WORK REQUIRED: Copy out each line of the data that holds the word "middle".

SUPPLIED MATERIAL:
■ ■ ■ ■ ■

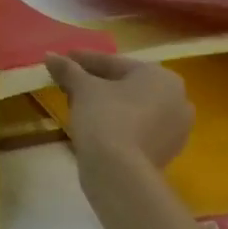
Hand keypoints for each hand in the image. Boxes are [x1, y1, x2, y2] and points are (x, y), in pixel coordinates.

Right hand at [43, 50, 193, 178]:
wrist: (120, 173)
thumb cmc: (106, 117)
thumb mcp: (82, 87)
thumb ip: (67, 68)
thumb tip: (50, 56)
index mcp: (161, 77)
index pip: (114, 63)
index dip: (84, 60)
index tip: (63, 58)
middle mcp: (177, 100)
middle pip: (125, 84)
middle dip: (95, 81)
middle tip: (68, 80)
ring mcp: (175, 130)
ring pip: (132, 107)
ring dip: (105, 102)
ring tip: (76, 102)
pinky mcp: (166, 153)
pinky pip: (137, 127)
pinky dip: (116, 122)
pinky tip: (92, 123)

■ ■ ■ ■ ■

FINISHED TASK:
middle mcp: (177, 100)
middle pip: (125, 84)
middle dip: (95, 81)
middle tip: (68, 80)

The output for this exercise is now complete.